* Raw data

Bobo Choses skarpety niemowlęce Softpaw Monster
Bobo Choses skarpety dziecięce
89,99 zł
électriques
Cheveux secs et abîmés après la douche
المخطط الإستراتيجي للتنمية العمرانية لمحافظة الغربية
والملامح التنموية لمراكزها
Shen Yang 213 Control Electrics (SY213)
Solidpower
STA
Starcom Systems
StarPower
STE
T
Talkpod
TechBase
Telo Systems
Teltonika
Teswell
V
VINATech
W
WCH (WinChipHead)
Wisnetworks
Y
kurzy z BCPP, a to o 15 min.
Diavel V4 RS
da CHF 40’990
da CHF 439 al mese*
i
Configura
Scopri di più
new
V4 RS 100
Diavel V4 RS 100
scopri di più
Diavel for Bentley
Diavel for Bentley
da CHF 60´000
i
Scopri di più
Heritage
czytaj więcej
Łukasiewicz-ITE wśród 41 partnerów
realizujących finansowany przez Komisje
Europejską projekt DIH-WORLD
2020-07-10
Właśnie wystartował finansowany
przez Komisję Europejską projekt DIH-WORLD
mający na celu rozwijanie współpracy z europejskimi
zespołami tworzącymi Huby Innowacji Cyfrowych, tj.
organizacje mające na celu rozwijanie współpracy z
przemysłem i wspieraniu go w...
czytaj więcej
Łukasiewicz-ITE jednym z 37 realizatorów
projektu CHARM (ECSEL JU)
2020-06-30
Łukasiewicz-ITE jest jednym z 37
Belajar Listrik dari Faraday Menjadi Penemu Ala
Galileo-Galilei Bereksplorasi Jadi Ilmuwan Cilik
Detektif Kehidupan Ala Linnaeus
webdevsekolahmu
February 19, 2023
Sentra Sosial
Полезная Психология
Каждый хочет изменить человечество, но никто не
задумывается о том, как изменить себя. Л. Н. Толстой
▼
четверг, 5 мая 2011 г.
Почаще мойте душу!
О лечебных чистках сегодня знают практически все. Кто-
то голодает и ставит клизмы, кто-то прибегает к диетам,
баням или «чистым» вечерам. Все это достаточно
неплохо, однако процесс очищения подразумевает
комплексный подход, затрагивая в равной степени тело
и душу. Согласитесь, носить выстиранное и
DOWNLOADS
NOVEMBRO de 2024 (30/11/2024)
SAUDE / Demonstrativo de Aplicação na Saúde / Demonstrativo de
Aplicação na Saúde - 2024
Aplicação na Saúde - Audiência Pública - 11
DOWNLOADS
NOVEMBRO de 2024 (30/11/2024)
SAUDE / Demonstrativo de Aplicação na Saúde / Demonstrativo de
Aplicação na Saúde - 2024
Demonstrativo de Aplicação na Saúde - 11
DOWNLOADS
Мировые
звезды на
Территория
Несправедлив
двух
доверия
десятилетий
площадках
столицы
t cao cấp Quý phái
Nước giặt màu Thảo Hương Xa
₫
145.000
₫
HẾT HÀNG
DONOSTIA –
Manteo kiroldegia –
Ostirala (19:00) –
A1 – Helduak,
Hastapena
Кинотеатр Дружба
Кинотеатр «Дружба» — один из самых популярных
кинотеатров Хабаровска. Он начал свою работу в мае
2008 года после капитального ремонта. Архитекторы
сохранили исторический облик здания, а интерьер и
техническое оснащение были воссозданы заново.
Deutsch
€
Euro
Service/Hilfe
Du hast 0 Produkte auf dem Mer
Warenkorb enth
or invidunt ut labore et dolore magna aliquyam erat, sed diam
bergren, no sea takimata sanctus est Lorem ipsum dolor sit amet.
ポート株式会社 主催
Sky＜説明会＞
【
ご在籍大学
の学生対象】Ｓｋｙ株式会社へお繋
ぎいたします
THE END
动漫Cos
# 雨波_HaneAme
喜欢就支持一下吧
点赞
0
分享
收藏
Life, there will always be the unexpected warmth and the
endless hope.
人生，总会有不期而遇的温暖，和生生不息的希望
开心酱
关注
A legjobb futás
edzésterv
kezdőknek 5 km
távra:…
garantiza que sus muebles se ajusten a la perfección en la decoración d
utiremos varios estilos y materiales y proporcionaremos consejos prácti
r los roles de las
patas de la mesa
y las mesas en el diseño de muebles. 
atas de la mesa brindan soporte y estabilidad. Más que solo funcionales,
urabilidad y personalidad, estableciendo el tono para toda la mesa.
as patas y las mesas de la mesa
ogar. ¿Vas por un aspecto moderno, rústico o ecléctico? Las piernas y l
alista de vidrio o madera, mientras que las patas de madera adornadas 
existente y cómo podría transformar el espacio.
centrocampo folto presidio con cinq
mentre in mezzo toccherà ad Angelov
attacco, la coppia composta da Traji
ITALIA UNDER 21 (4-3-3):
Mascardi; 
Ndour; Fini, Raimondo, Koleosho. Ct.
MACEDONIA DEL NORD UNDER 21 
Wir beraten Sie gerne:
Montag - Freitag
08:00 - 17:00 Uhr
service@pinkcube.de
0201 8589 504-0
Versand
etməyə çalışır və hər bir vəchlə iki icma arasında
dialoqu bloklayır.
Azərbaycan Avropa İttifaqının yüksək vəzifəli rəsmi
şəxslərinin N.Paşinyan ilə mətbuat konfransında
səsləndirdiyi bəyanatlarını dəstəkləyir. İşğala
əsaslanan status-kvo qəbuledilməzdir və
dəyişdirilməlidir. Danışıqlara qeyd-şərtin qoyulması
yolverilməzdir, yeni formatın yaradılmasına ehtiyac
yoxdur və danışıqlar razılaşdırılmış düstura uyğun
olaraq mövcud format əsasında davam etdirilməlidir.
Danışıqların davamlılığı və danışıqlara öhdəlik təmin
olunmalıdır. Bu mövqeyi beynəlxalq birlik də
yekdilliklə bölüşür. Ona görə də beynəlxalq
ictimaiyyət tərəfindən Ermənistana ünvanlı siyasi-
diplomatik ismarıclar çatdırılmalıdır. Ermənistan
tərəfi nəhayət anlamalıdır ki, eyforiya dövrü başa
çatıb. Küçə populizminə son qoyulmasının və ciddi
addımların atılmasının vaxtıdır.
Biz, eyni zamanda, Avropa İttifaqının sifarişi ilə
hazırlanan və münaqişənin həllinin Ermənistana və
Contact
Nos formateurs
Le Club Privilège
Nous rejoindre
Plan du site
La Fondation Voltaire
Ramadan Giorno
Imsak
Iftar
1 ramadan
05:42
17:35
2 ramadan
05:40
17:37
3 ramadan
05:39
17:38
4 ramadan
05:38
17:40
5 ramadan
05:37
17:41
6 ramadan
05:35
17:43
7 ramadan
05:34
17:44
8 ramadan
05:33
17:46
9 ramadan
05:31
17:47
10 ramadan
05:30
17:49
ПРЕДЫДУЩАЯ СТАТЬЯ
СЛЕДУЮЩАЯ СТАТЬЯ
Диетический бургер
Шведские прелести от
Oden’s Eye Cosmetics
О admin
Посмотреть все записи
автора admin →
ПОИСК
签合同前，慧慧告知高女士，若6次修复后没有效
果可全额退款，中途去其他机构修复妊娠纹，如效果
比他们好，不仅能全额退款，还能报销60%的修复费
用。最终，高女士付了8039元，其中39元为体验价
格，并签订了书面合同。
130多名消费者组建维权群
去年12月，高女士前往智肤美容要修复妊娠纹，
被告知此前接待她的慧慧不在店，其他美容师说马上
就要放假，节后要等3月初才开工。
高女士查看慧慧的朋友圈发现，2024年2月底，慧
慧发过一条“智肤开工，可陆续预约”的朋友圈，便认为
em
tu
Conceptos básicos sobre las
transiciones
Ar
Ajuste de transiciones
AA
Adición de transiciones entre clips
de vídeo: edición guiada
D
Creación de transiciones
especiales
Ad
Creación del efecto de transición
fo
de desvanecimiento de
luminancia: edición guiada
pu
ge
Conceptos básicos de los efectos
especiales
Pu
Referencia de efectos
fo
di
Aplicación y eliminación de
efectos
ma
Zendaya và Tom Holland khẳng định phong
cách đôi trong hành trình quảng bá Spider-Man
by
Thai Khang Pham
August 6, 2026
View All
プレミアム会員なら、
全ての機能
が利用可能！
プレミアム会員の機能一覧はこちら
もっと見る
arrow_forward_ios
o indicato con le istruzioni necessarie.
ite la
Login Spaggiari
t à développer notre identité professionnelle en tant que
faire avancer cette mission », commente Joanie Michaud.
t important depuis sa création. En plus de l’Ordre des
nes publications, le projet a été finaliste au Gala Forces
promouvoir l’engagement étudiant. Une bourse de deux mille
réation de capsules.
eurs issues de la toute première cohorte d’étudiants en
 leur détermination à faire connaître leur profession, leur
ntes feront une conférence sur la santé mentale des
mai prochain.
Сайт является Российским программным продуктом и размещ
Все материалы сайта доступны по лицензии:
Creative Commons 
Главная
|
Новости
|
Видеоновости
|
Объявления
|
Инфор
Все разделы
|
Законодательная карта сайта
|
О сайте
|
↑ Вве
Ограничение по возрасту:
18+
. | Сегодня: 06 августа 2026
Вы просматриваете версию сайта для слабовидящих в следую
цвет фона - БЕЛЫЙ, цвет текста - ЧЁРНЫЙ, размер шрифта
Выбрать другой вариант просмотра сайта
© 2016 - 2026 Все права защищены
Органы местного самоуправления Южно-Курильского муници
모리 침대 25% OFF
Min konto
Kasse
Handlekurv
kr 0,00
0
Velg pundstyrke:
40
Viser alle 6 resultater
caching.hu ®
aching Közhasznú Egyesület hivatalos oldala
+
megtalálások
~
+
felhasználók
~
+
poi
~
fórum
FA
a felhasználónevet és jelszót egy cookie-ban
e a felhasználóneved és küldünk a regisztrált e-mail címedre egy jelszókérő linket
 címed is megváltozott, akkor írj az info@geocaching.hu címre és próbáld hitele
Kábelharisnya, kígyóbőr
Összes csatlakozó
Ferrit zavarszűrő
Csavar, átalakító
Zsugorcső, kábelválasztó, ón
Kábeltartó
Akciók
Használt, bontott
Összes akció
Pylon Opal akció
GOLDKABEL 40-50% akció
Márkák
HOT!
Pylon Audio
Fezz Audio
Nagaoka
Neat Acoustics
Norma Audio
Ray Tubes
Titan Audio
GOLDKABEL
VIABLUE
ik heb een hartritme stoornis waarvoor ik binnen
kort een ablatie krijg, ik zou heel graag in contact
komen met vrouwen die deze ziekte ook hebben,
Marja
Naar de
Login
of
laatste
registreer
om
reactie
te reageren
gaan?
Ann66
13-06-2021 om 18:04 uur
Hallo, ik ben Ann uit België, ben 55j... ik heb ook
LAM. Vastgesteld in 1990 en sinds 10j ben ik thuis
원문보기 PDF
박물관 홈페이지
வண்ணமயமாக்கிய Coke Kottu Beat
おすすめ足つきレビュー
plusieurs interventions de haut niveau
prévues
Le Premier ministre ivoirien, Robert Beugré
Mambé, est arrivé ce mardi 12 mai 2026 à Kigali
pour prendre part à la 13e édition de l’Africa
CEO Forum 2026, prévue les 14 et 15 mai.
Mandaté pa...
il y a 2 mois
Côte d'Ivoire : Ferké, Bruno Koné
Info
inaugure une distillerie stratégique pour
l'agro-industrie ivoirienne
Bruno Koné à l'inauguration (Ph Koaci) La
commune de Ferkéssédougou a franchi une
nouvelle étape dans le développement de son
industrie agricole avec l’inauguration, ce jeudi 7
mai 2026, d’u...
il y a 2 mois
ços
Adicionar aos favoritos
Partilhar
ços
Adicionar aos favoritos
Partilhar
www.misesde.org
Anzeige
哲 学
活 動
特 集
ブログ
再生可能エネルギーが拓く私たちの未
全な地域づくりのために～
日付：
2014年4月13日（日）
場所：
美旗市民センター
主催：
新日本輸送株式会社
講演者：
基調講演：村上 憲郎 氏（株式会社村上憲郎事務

* Exercise directions
Quote the data above from the line containing "existente y cómo" to the line containing "service@pinkcube.de", inclusive, and stop.

* Task response
existente y cómo podría transformar el espacio.
centrocampo folto presidio con cinq
mentre in mezzo toccherà ad Angelov
attacco, la coppia composta da Traji
ITALIA UNDER 21 (4-3-3):
Mascardi; 
Ndour; Fini, Raimondo, Koleosho. Ct.
MACEDONIA DEL NORD UNDER 21 
Wir beraten Sie gerne:
Montag - Freitag
08:00 - 17:00 Uhr
service@pinkcube.de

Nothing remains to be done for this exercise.